TEXT DES DOKUMENTS >>
„Ja, das kann ich auch …!“
Ein Interview mit Illustrator Timo Wuerz
Seit der Nr. 1 von DARK LAND heißt der Typ, der die großartigen Cover pinselt, Timo Wuerz. Höchste Zeit also, ihn euch vorzustellen. Die Fragen stellte Logan Dee.
Timo, wie kam es zur Mitarbeit an der Romanserie DARK LAND?
Nach unzähligen Covern für die ‚John Sinclair‘-Heftreihe und der durchgängigen Covergestaltung der ‚Sinclair Classics‘-Hörspiele wurde mir gesagt, dass eben eine neue Serie starten würde, und ich wurde gefragt, ob ich nicht Lust hätte, die ganzen Titelbilder zu malen. Ich finde es spannend, eine ganze Serie zu gestalten. So hat sie einen durchgängigen Stil, eine Corporate Identity, der Künstler kann ganz gut die Balance aus Action-Bildern, Portraits, Close-Ups oder Totalen auf den Umschlägen gestalten, damit diese hübsch stimmig und konzeptionell sinnvoll sind. Oder, was ich sehr mag, auch mal mehrere Cover zu einem Gesamtbild zusammenlegen. Natürlich sagte ich sofort und gerne zu.
Du hast bisher sämtliche Cover gestaltet, hast du selbst schon ein Heft gelesen?
Äh … *hüstel* … Ich muss gestehen, ich kenne nur die Inhaltsangaben oder potentiellen Coverbeschreibungen, die ich zum Malen benötige, obgleich ich natürlich immer Belegexemplare der fertigen Hefte bekomme …
Trotzdem wird DARK LAND durch dich erst so richtig „greifbar“, indem du eine gewisse düstere Atmosphäre durchziehst und auch immer weitere Charaktere visualisierst. Insofern ergänzen sich Inhalt und Bild perfekt. Hast du selbst dir für DARK LAND eine gewisse Grundstimmung vorher überlegt oder gehst du Titelbild für Titelbild spontan daran?
Ich habe ja auch vorher wenig Ahnung, wie sich die Charaktere oder die Geschichte weiterentwickeln. So hangle ich mich tatsächlich von Titelbild zu Titelbild. Allerdings ergeben die im Lauf der Serie schon einen Stil, eine Ästhetik, sodass auf den ersten Blick erkennbar ist, dass es sich um DARK LAND und nicht um etwa ‚John Sinclair‘ handelt, wenngleich man vor allem meinen Stil natürlich wohl sofort erkennt. Mal schauen, wie sich Geschichte und damit Cover weiterentwickeln. Es macht jedenfalls großen Spaß.
Ich glaube, das sieht man! Jedes deiner Cover entlockt mir ein großes „Wow“! Gab es Vorgaben seitens des Verlages, an die du dich hast halten müssen? Hast du zuvor Entwürfe vorgelegt, oder hast du den richtigen Ton gleich mit dem ersten Coverentwurf getroffen?
Meine Art von Bildern war ja nun seit einigen Jahren bekannt bei Autoren und Verlag, sodass die wussten, was sie in etwa bekommen würden. Ich skizziere die Coverideen grob, genieße aber große Freiheit, die mich immer wieder verwundert, haha! Manchmal gibt es seitens des Autoren auch sehr grobe Infos zu etwa einer Gestalt, und ich entwerfe diese für das Cover, bevor sie dann im Heft genau so beschrieben wird.

DATENSÄTZE >>
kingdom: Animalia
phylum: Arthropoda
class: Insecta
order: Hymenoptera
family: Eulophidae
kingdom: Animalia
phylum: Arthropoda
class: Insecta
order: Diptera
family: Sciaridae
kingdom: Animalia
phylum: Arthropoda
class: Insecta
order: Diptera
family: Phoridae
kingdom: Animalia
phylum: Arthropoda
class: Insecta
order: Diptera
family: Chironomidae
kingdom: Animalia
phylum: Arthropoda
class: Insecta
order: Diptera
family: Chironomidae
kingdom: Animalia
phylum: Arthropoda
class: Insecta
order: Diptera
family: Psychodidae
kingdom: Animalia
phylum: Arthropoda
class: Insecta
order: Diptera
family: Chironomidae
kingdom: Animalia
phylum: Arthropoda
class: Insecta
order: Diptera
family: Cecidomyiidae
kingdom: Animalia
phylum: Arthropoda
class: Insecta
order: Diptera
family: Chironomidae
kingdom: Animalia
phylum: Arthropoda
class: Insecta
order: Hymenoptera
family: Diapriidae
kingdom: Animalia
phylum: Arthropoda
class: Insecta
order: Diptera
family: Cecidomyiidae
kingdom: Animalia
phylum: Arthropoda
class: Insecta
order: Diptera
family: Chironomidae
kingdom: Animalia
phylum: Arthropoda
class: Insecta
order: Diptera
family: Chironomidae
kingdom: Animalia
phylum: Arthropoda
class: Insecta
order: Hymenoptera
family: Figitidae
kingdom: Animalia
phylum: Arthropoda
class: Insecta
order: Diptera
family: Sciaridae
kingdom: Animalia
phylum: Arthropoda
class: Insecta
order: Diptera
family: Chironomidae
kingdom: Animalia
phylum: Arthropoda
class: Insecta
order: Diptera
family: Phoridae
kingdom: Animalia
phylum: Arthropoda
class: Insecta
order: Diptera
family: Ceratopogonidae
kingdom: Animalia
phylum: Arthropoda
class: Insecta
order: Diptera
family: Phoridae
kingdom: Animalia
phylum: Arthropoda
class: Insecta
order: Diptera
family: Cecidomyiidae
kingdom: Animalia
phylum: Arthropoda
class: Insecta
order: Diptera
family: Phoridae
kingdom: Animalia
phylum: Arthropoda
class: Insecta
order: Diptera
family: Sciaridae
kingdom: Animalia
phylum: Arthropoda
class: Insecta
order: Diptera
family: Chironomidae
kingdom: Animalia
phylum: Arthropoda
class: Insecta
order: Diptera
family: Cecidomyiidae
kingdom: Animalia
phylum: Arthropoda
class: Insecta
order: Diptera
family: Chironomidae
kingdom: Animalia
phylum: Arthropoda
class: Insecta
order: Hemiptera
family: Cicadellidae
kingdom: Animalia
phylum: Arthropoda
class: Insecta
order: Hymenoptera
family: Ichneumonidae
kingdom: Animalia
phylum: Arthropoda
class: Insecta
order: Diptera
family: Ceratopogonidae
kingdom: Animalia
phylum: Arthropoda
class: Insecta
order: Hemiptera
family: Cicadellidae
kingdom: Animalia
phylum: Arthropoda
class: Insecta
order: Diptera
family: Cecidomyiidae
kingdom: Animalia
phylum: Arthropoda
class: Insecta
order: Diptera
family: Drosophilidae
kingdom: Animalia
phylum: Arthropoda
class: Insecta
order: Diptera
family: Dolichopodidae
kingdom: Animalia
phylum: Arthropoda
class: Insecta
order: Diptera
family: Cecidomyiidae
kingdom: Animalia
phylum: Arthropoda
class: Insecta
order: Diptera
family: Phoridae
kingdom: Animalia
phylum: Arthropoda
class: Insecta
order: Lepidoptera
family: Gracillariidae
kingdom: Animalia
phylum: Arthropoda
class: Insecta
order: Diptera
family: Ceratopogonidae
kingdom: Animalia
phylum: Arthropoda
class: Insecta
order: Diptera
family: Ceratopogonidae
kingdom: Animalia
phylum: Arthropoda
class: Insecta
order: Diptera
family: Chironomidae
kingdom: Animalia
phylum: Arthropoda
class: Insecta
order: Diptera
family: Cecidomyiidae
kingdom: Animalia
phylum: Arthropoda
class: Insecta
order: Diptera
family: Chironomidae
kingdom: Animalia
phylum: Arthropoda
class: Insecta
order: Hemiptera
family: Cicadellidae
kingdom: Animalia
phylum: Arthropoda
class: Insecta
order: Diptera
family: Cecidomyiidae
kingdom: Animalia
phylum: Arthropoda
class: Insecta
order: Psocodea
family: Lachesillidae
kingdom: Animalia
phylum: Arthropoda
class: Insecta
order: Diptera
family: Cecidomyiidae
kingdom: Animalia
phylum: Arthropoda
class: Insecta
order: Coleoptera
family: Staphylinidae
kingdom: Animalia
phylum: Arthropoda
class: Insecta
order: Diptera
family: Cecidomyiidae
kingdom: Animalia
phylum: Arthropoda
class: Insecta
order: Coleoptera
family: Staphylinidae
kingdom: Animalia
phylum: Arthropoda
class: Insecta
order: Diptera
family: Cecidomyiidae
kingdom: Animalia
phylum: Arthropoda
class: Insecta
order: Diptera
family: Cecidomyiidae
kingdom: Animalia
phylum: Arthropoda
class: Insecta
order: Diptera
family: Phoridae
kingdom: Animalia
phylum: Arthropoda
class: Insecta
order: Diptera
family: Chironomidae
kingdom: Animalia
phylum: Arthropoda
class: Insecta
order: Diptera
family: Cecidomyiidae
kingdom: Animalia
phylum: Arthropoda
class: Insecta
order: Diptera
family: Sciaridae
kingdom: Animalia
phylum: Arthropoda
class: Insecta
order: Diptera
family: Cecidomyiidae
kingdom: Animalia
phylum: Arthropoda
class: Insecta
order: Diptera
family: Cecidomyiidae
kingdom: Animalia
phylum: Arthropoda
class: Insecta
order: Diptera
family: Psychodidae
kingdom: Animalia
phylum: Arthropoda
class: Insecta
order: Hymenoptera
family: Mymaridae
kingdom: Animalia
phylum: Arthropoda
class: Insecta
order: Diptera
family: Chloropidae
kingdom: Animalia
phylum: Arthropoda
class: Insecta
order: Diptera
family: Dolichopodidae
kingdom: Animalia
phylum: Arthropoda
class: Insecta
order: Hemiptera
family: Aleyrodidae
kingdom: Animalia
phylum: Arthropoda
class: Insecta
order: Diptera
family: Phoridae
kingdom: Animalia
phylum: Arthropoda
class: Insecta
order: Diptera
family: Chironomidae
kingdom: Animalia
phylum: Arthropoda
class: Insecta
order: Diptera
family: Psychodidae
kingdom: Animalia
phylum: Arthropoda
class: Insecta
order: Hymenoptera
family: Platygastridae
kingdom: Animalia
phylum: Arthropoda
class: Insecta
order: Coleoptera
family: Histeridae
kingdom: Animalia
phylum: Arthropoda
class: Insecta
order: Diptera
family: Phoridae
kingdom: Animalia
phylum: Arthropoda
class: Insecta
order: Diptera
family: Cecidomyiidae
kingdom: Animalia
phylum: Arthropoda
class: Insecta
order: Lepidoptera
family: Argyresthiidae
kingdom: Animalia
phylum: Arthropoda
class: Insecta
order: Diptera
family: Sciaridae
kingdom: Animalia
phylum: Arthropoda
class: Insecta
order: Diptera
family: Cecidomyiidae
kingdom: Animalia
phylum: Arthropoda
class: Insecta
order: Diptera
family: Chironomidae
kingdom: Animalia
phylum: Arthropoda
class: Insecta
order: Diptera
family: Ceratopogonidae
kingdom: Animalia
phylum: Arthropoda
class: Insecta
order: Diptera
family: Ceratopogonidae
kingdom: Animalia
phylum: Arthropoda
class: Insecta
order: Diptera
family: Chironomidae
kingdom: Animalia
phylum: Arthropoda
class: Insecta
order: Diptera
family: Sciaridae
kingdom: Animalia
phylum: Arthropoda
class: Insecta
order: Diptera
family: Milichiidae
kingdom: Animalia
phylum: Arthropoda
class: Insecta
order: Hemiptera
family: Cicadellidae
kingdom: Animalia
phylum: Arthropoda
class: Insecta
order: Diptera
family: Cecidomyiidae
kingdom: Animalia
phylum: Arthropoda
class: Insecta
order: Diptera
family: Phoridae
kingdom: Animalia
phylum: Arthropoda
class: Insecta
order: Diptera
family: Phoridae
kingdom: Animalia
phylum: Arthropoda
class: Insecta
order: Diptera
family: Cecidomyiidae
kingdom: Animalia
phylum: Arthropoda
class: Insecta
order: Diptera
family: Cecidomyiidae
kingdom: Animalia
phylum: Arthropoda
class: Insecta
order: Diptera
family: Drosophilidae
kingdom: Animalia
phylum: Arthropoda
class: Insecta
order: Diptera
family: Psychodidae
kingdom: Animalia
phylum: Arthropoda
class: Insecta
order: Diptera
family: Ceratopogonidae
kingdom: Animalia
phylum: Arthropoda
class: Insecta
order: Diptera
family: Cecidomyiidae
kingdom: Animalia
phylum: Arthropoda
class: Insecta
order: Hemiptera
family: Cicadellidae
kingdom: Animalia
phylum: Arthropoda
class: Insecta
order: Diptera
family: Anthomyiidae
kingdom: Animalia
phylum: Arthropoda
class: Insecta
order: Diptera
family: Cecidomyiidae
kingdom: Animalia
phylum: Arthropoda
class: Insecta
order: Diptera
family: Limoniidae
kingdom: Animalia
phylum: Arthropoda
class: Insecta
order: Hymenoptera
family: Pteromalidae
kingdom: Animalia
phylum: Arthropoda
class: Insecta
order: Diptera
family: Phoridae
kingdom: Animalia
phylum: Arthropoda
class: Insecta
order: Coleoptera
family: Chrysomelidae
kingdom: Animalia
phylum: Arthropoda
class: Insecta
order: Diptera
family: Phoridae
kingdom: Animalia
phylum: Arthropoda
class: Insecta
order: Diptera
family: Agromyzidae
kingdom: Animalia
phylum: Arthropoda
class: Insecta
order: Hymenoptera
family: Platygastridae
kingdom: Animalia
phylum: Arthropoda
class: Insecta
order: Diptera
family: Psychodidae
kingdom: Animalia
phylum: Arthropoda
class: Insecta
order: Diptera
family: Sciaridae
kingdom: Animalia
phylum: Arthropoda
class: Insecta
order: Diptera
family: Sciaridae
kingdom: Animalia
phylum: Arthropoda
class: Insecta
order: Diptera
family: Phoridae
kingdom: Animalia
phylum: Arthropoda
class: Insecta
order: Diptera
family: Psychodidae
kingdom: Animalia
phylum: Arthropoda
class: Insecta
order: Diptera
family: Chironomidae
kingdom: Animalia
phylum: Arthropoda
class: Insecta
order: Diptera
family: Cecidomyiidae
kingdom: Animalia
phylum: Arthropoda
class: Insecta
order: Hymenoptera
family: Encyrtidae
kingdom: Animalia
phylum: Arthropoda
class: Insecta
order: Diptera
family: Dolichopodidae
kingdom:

ÜBUNGSAUFGABEN >>
[a] Gib aus dem Interview mit Timo Wuerz den Abschnitt von „Äh … *hüstel*“ bis „Titelbild spontan daran?“ erneut wieder und tausche darin „Belegexemplare“ gegen „Freiexemplare“ aus.
[b] Übernimm aus den Datensätzen unverändert den Abschnitt von der Zeile mit „family: Mymaridae“ bis zur Zeile mit „family: Histeridae“.

LÖSUNGEN >>
[a]
Äh … *hüstel* … Ich muss gestehen, ich kenne nur die Inhaltsangaben oder potentiellen Coverbeschreibungen, die ich zum Malen benötige, obgleich ich natürlich immer Freiexemplare der fertigen Hefte bekomme …
Trotzdem wird DARK LAND durch dich erst so richtig „greifbar“, indem du eine gewisse düstere Atmosphäre durchziehst und auch immer weitere Charaktere visualisierst. Insofern ergänzen sich Inhalt und Bild perfekt. Hast du selbst dir für DARK LAND eine gewisse Grundstimmung vorher überlegt oder gehst du Titelbild für Titelbild spontan daran?

[b]
family: Mymaridae
kingdom: Animalia
phylum: Arthropoda
class: Insecta
order: Diptera
family: Chloropidae
kingdom: Animalia
phylum: Arthropoda
class: Insecta
order: Diptera
family: Dolichopodidae
kingdom: Animalia
phylum: Arthropoda
class: Insecta
order: Hemiptera
family: Aleyrodidae
kingdom: Animalia
phylum: Arthropoda
class: Insecta
order: Diptera
family: Phoridae
kingdom: Animalia
phylum: Arthropoda
class: Insecta
order: Diptera
family: Chironomidae
kingdom: Animalia
phylum: Arthropoda
class: Insecta
order: Diptera
family: Psychodidae
kingdom: Animalia
phylum: Arthropoda
class: Insecta
order: Hymenoptera
family: Platygastridae
kingdom: Animalia
phylum: Arthropoda
class: Insecta
order: Coleoptera
family: Histeridae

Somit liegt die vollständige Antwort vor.